27 juillet 2007

La bombe

Enfin je retrouvais mes 2 potes que j'avais laissé il ya quelques mois dans la grisaille parisienne !

Il étaient descendus pour fêter un peu mon installation et pour visiter la région. J'étais heureux de leur montrer où j'étais désormais installé et de les retrouver tout bonnement comme si le monde n'avait pas eu de prise sur nous. Nous discutions un peu dans mon petit studio aux murs blancs, autour d'un verre: un Lagavullin pour l'un, un Coca-Cola pour l'autre, moi je sirotais mon Angostura avec délice.
La lumière était assez claire dehors, et permettait ainsi à mon appartement de ne pas être trop sombre malgré les fenêtres effilées et élevées qui couraient le long du mur. J'aimais bien cette vue un peu difficile d'accès sur le fleuve gris entouré de berges hautes, de quais pavés et gardes-fous métalliques bleus qui s'accordaient à mon BZ et ma décoration intérieur ; elles donnaient une connotation intime à l'intérieur tout en proposant un regard acéré sur l'extérieur.

Entre amis nous divaguions sur de nombreux sujets, entre plaisanteries et univers parallèles, comme si derrière le plaisir de nous voir se cachait de manière plus profonde le même romantisme mélancolique qui nous servait à voir le monde, prenant toujours comme référence une enfance irrécupérable, un temps perdu, lorsque le monde était encore jaune.
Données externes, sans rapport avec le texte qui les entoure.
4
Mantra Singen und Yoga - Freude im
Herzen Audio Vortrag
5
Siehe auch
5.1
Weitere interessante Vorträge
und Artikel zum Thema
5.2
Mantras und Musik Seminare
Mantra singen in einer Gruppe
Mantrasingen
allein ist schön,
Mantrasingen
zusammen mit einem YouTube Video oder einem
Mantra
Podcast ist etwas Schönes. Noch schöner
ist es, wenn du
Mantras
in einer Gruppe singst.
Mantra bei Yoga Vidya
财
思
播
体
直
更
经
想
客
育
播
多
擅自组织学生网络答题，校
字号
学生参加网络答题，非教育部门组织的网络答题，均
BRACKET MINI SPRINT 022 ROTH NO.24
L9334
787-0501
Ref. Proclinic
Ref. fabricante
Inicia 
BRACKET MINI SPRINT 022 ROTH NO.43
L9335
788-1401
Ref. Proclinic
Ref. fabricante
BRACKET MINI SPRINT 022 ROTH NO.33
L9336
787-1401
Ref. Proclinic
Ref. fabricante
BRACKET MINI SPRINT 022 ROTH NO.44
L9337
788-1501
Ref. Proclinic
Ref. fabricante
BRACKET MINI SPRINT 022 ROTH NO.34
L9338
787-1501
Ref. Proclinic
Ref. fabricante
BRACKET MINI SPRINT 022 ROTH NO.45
Des lumières étranges nous attirèrent cependant et nous nous vîmes bientôt nous coller aux vitres devant un spectacle bien singulier. De l'autre côté du fleuve en effet, au-dessus d'une partie des cheminées hyperboliques reconnaissables se formaient une sorte de nuage plasmique gris foncé alimentées par des colonnes de nuée boursouflante qu'elles éjectaient. Des lueurs semblaient provenir de la profondeur de ce nuage haut perché dans le ciel mais déjà suffisamment vaste pour remplir une bonne partie du bleu immaculé et profond des beaux jours qui battaient leur plein en ce mois d'août cotonneux.
Tout à coup la dernière cheminée à être restée à nos yeux inactive expulsa puissament à son tour cet étrange substance de manière continue, presque calmement, sereinement. Comme si le réservoir de cette matière était inépuisable.
Les lumières internes devinrent alors de vrais orages et la foudre se mit à tomber un peu partout jusqu'à iriser le paysage d'arcs bleus. Un peu effrayés devant un spectacle par ailleurs magnifique nous nous regardâmes interrogateurs: devions-nous fuir ? ou pour le moins nous protéger ? la situation était-elle dangereuse ?
Sur la rive opposée, le long d'un large trottoir aux pavés épais et neutres, un jeune couple d'amoureux tentait de s'enfuir de la scène tandis que de vrais éventails d'arcs électriques formaient désormais une sphère nacrée autour de la centrale.

Loin derrière le nuage opaque, alors que le paysage nous était devenu invisible, s'alluma soudain, et sans aucun rapport avec le drame qui se déroulait devant nos yeux ébahis et qui représentait peut-être comme un avertissement, un second soleil, perçant jusque dans nos pupilles. Plissant les yeux après un premier mouvement de recul nous regardions incrédules et en transparence un champignon prendre forme à des milliers de kilomètres. Puis prenant plus ou moins conscience de ce qui se passait le deuxième mouvement de recul se transforma en fuite franche. Une deuxième lumière, plus proche, embrasa toute la fenêtre et montrait nos ombres bien nettes gesticuler de manière anarchique vers l'ouverture de la cloison opposée.
Derrière le mur, comme si nous étions protégés par une fine couche de plâtre, alors que la porte indigo semblait trop lointaine au fond du couloir pour envisager une course plus ambitieuse, l'ombre était encore présente jusqu'à ce qu'une troisième explosion de lumière nous présente un jour d'une blancheur homogène, paupières fermées comme ouverte, et nous fasse signe d'une mort inéluctable.